While fighting hard for inclusion in SportAccord, poker is also a provisional member of the International Mind Sports Association. Holden has a variety of plans for his sport. Among them is utilising the fact that so many sports stars play poker in their spare time – and he wants them to play against each other under the IFP platform. He also hopes to have other categories of people playing each other online, such as Arsenal fans taking on Chelsea supporters. The idea of removing money from this particular battle is especially tempting.

One of the key challenges facing the IFP, however, is to attract players from African and Muslim nations. With the internet a significant help in a sport such as poker, that also makes reaching some of the poorer nations in Africa that bit harder. And for Muslims, it is that idea that gambling is linked with poker which puts them off. Yet, conversely, it is one of those sports in which the controversial niqab is no issue. And why would it be? In poker, the only significant dress requirement centres around being able to see your opponent's eyes.

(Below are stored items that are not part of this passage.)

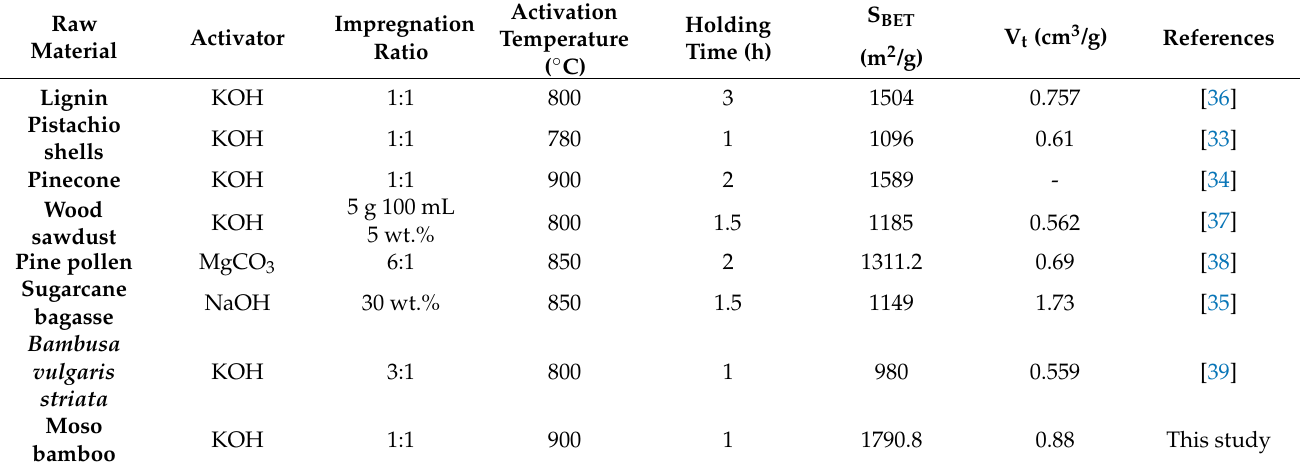
Table 3. Comparison of pore texture characteristics and S BET of activated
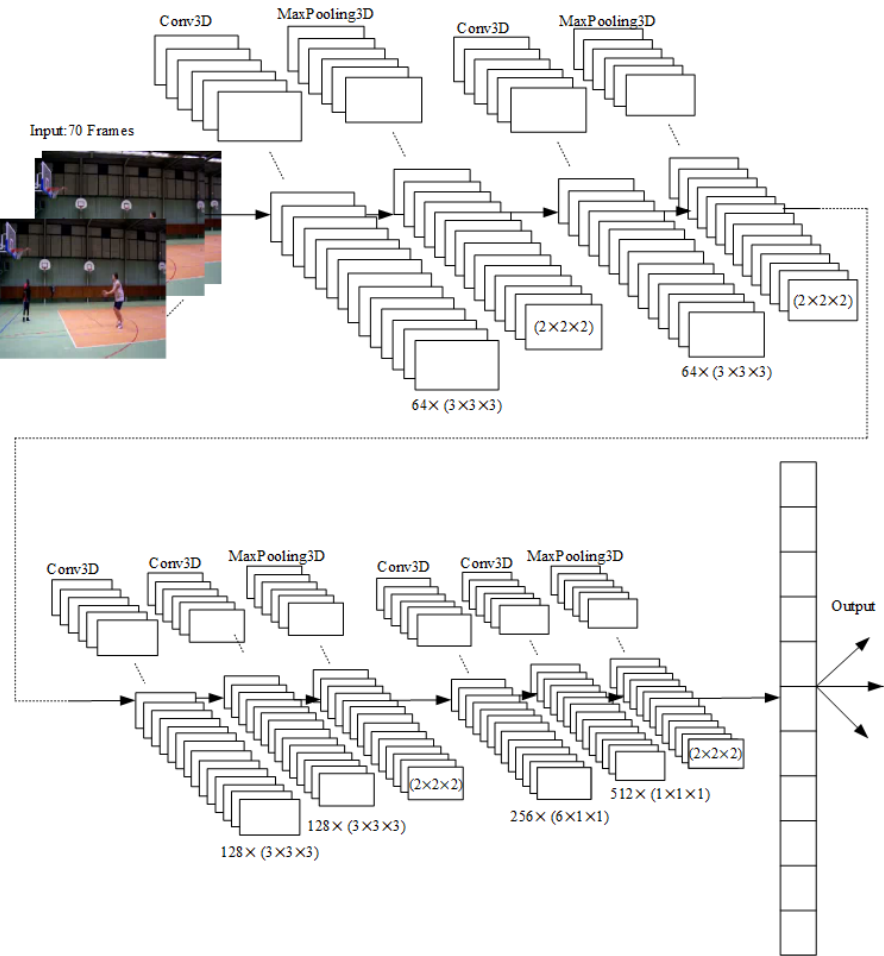
Figure 3. Proposed 3DCNN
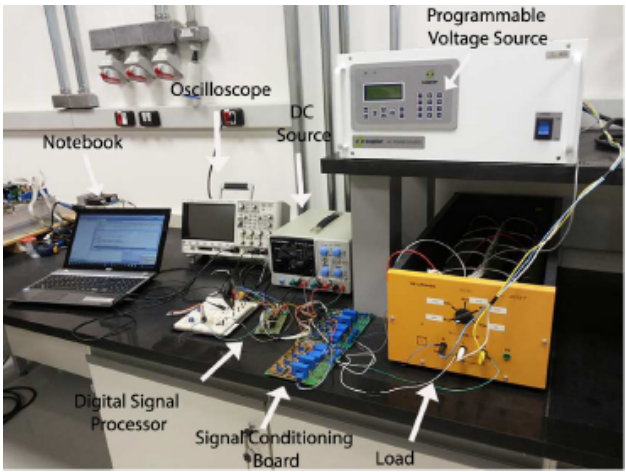
Figure 4. Experimental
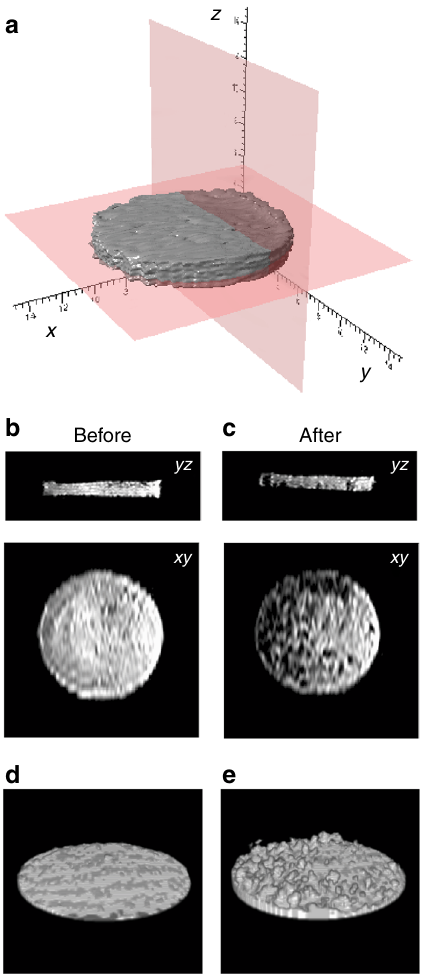
Fig. 4 1 H MRI of electrolyte signal before and after galvanostatic plating of the working electrode. a 3D surface rendering from 1 H MRI of electrolyte in the separators before plating. The labelled red planes indicate selected 2D imaging slices from inside the cell. The vertical slice ( yz ) is at the centre of the separator stack and the horizontal slice ( xy ) is immediately above the carbon WE. Image slices are shown in columns b before and c after plating. Negative space images from 3D 1 H MRI of electrolyte d before and e after galvanostatic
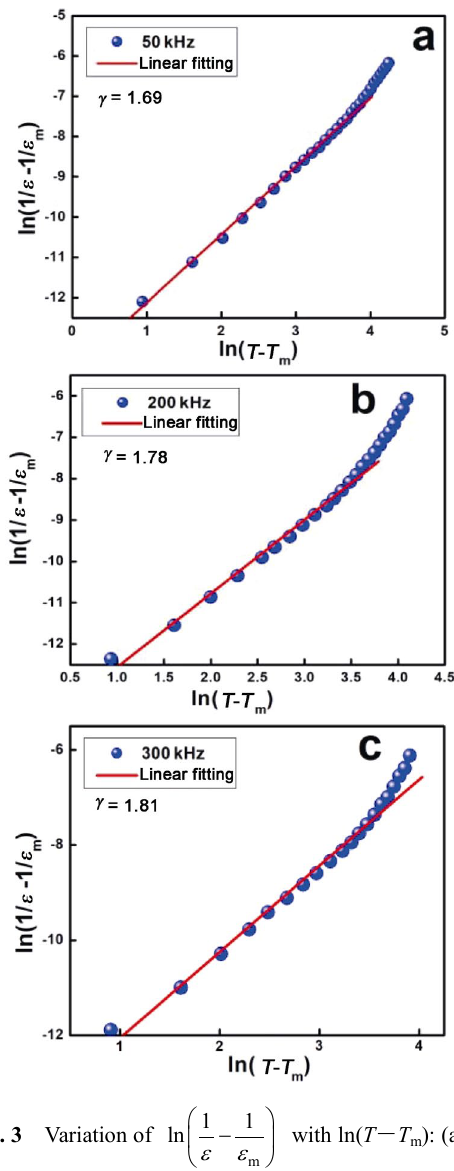
ε  1 1 −  with ln( T － T m ): (a) 50, ln ε   m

Adding to the good words about the sport, Charles Nesson, the head of the IFP's global Mindsport Research Network at Harvard University, where he is a senior law professor, argues that poker "equips you to deal with life. Solving its complex problems teaches the most fundamental aspects of citizenship, training the brain to take a logical approach to everyday problems of risk management, and to make the soundest decisions possible based on imperfect information."

Which is pretty much exactly what Holden now has to with those who will decide whether poker becomes a part of SportAccord next year and continues its progress. That poker may have provided him with many of those key skills he needs to convince them to do just that is perhaps the best argument he has.